Nov 4th, 2022
For their first full-length Hamburg based outfit Angels Of Libra team up with Irish singer-songwriter Nathan Johnston to create a soulful & atmospheric journey, painting old-school soundscapes with a modern grooving twist. Self-titled album Nathan Johnston & The Angels Of Libra is characterized by remarkable, funky vocals accompanied by a strong rhythm section and heavenly horns/strings arrangements, while the lyrics throwing a bridge between old mythologies and various themes of the contemporary world.
The main theme of the record is centered around courage and perseverance when faced with personal struggles of self-doubt. Johnston divulges his experiences growing as both a musician and artist and the challenges that go hand in hand with coming of age in this new age of the arts – where everybody wants a taste of fame and often it can feel like authenticity and integrity are being slowly cast aside in favour of material things. The whole idea of first single “Angel of Libra” revolved around hope – It is based upon the story of the Archangel Joseph, who will help guide you when there is confusion or a feeling of being lost.
Opening track, “Curtis“, introduces us to the idea of being ‘bold not safe’ and questioning one’s life choices, which sets the tone for the rest of the record. The song’s title is a tribute to Curtis Mayfield, one of the most influential soul artists of all time, whose lyrics were particularly politically conscious especially in relation to African-American music and whose sound heavily inspired the sound of the record.

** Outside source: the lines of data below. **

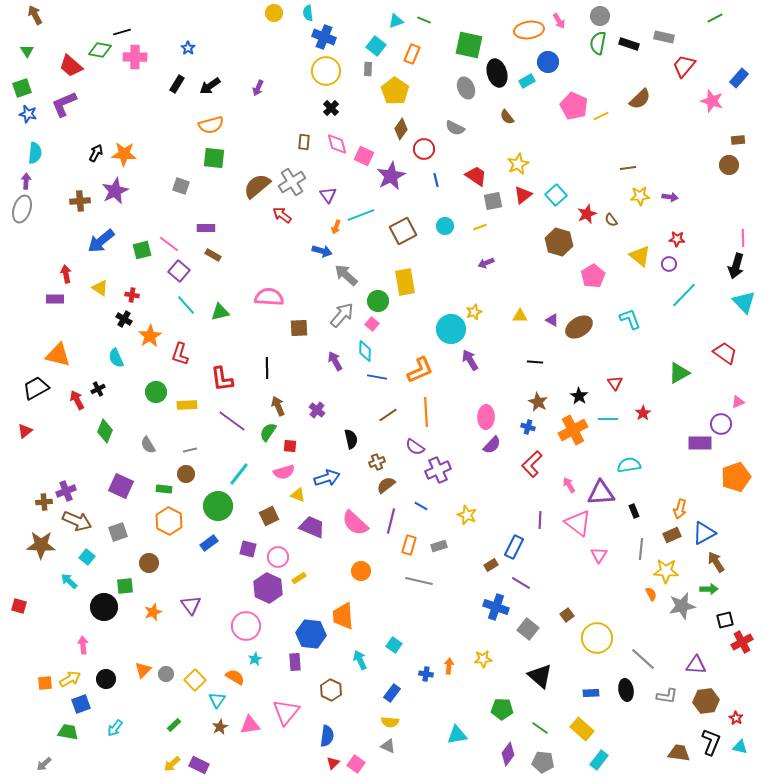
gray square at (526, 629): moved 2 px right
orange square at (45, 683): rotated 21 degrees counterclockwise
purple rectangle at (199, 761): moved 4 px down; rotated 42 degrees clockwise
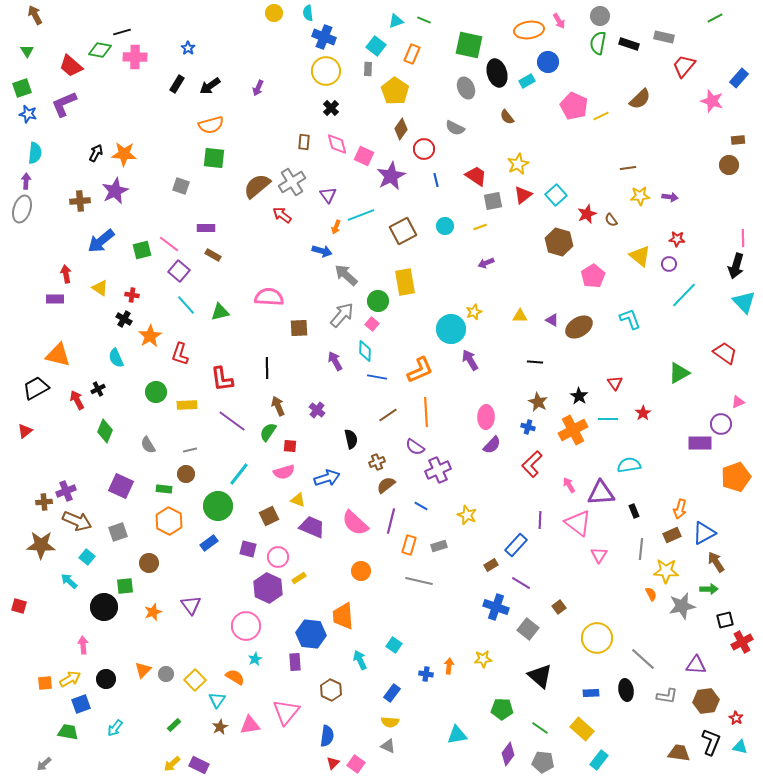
yellow triangle at (298, 495): moved 5 px down
blue rectangle at (514, 547): moved 2 px right, 2 px up; rotated 15 degrees clockwise
brown square at (567, 615): moved 8 px left, 8 px up
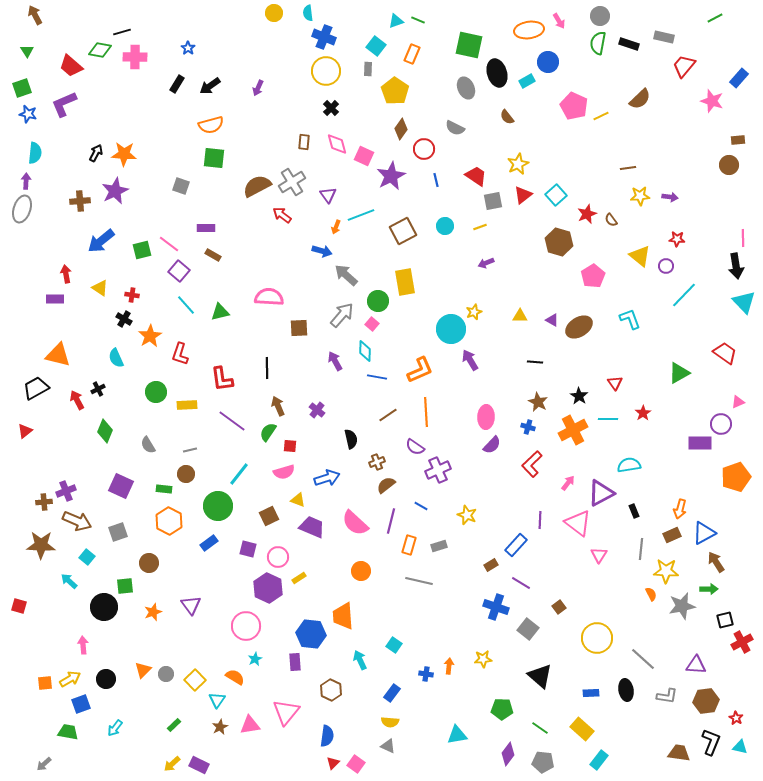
green line at (424, 20): moved 6 px left
brown semicircle at (257, 186): rotated 12 degrees clockwise
purple circle at (669, 264): moved 3 px left, 2 px down
black arrow at (736, 266): rotated 25 degrees counterclockwise
pink arrow at (569, 485): moved 1 px left, 2 px up; rotated 70 degrees clockwise
purple triangle at (601, 493): rotated 24 degrees counterclockwise
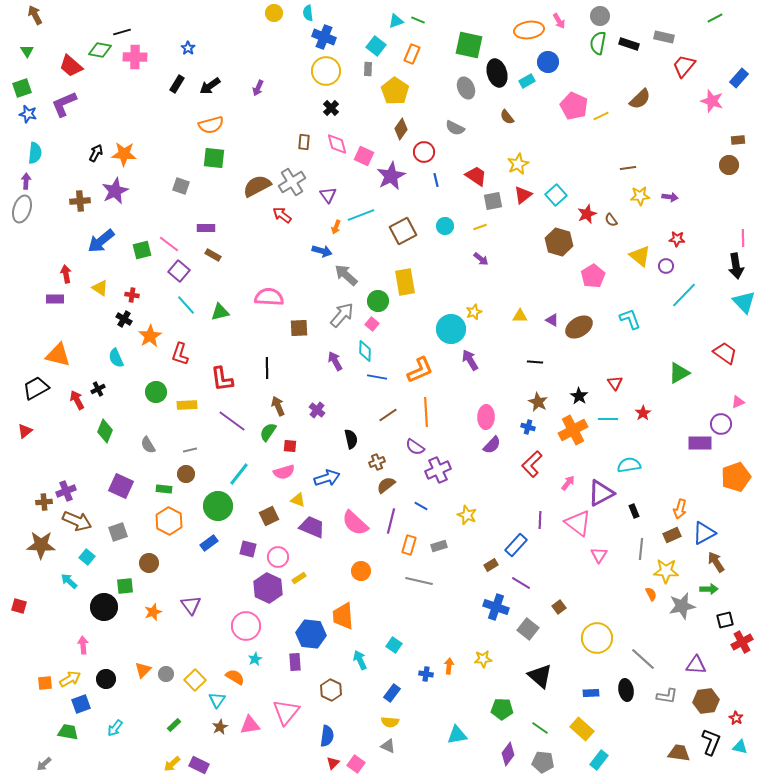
red circle at (424, 149): moved 3 px down
purple arrow at (486, 263): moved 5 px left, 4 px up; rotated 119 degrees counterclockwise
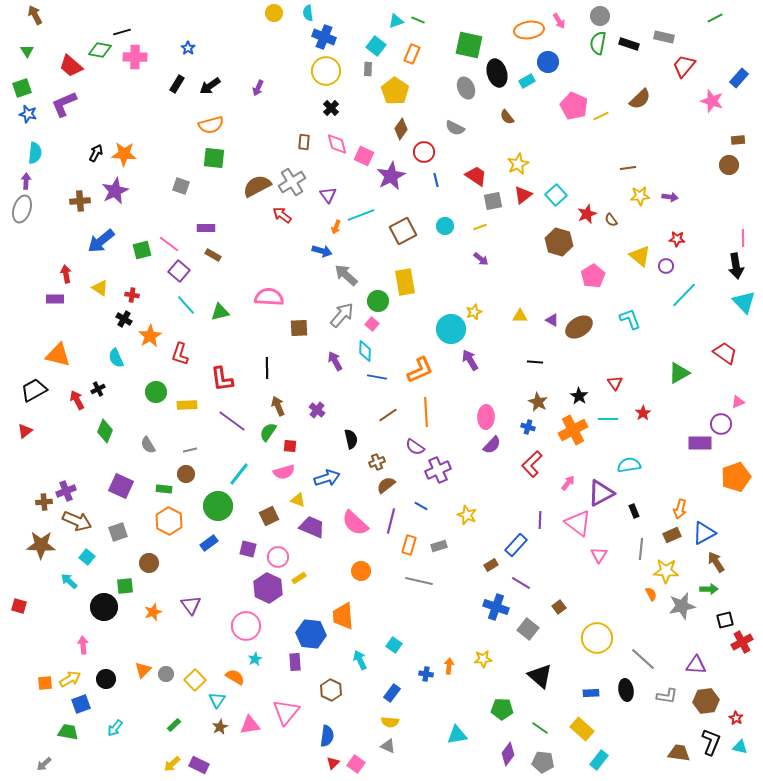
black trapezoid at (36, 388): moved 2 px left, 2 px down
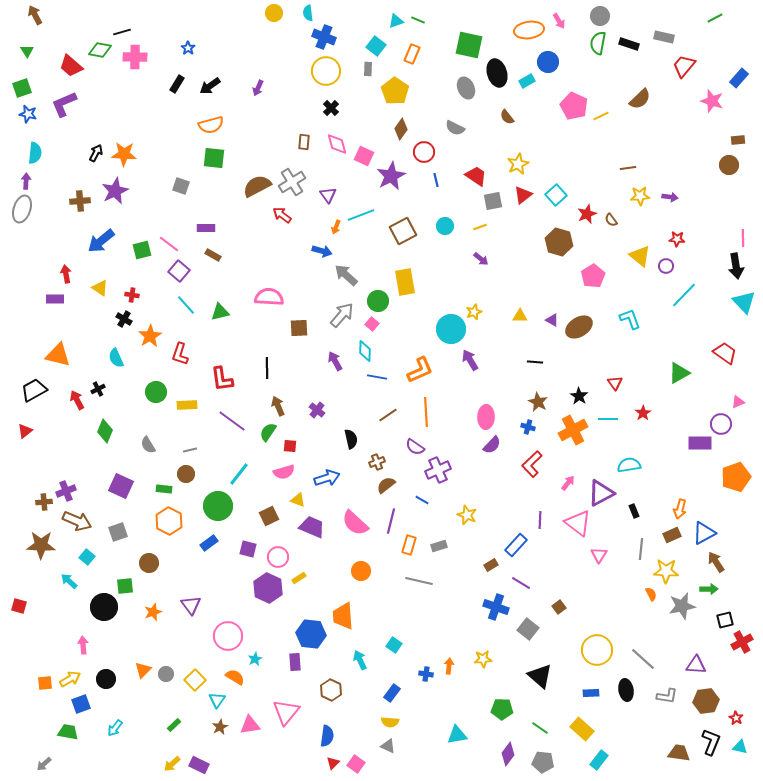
blue line at (421, 506): moved 1 px right, 6 px up
pink circle at (246, 626): moved 18 px left, 10 px down
yellow circle at (597, 638): moved 12 px down
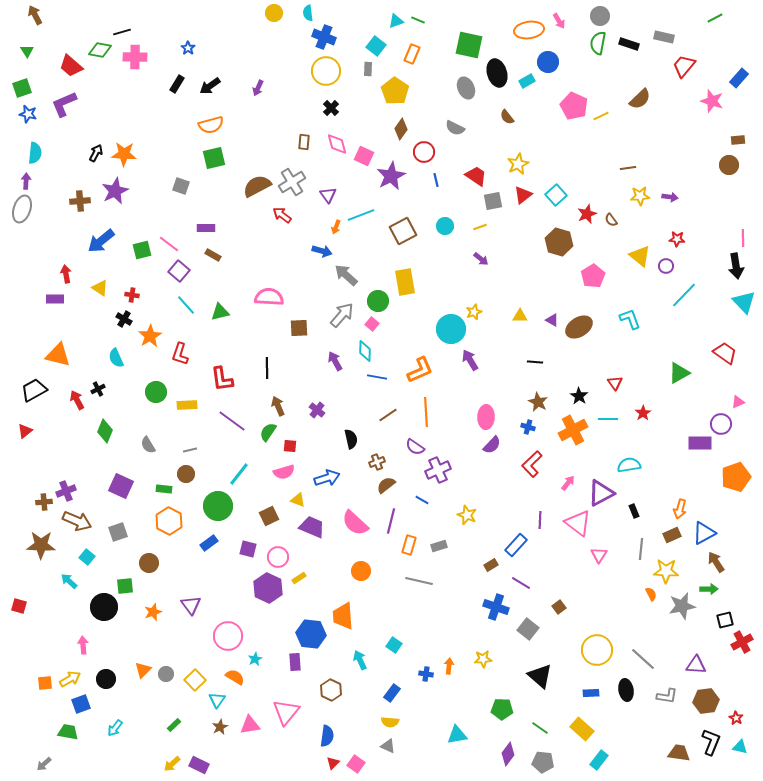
green square at (214, 158): rotated 20 degrees counterclockwise
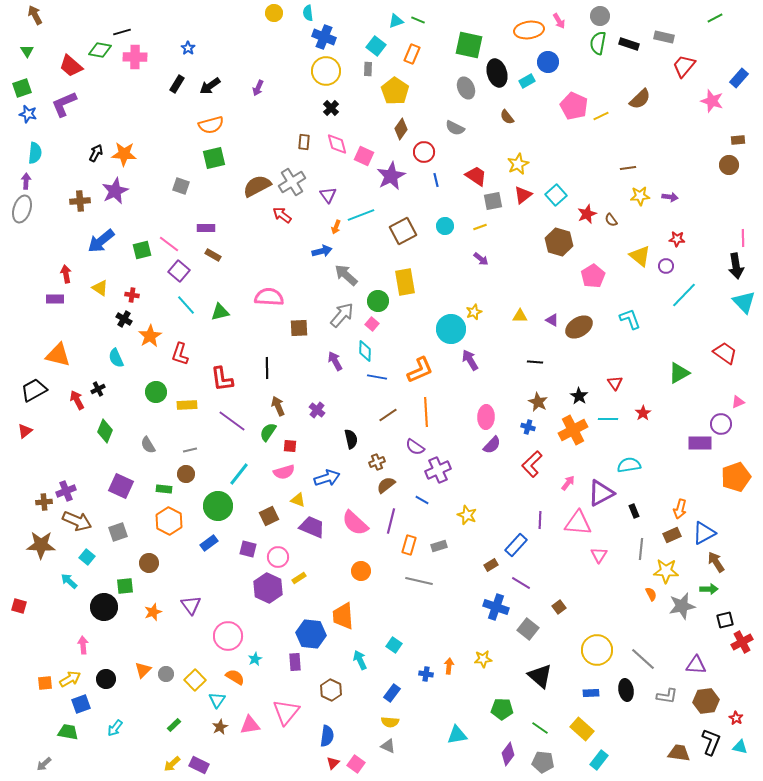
blue arrow at (322, 251): rotated 30 degrees counterclockwise
pink triangle at (578, 523): rotated 32 degrees counterclockwise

Second track “All Your Love“ is about love, lust and the passions & desires of newfound romance. The upbeat, light and breezy brass heavy tune is juxtaposed both lyrically and musically with the third song on the record, “Nine Angel Choirs”, an old school love ballad accompanied by lush vocal harmonies and some cheesy lines asking a lover to “smile won’t you smile and tell me you love me”.
“In A Different World” examines what it may be like to live in someone else’s shoes. There is an element of social and political commentary here with trying to find some solidarity among those who have not had it so easy. The song invites us to try to acknowledge what we have, stop comparing with others and to make peace with the hand we are dealt.
“Curtis (Reprise)” is both a wink and a nod to the theme of “Curtis”, only this time we take the approach of being on the ‘outside looking in’. Before we are swept away into a heist scene from the Italian Job, with almost rallying horns and bass lines, Johnston delivers some heartfelt spoken word commentary about what it means to be a musician and how our needs and wants change as we get older.
The second side of the record opens with “Modern Times” – where we continue with the theme of disillusionment with society and what it means to be honest. The song was vocally and lyrically inspired by Charles Bradley’s passing and some of the lyrics are an homage to Bradley‘s truth and honesty in his lyrics and his story of working odd jobs most of his life until he finally got a break when he was already in his 50s. This is a real show of what it means to never give up.
In contrast to the more introspective lyrics of “Modern Times”, the next tune, “Jericho” leads us on a much darker road with social commentary from Johnston on the current global state of affairs, fake news and conspiracies.
“Icarus” is the only instrumental on the album, a super groovy upbeat song that still has a dark and eerie feel to it provided by the sound of the Philicorda. The final song “Euphoria” deals with the normalization of ‘class A’ drugs among youths and how it is affecting people’s sense of belonging and the need to join in so as not to feel left out.